:: Task statement ::
List every person named in the article roundup below, each name given once.

Extract section start

End racism. Make money. Kathryn Finney says Black entrepreneurs can do both, by Megan Rose Dickey
- Genius Guild's plan is simple: invest in and support Black founders who are building solutions to end racism. It's looking for ways to both make the world a better place and make a boatload of money in the process, so that Black people benefit financially when they're solving racism. And that sounds like a pretty great idea.
Target CIO Mike McNamara makes a cloud declaration of independence, by Tom Krazit
- At some point, if you're an Amazon competitor, it makes sense to ask hard questions about using AWS. McNamara's explanation of Target's plan to invest in the cloud without getting locked in by a tech giant is a useful playbook for anyone planning their own future.

Extract section end
Supplied material section start

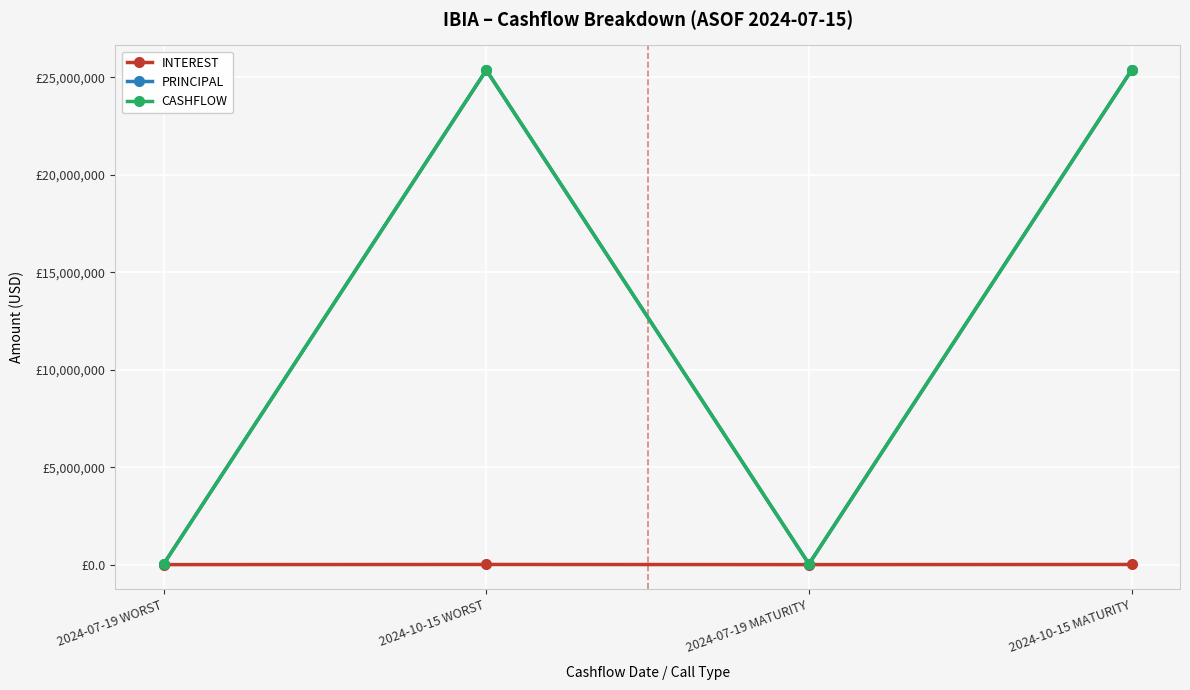

What are all the series names shown in the legend?

INTEREST, PRINCIPAL, CASHFLOW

Supplied material section end

:: Solution to this problem ::
Kathryn Finney
Megan Rose Dickey
Mike McNamara
Tom Krazit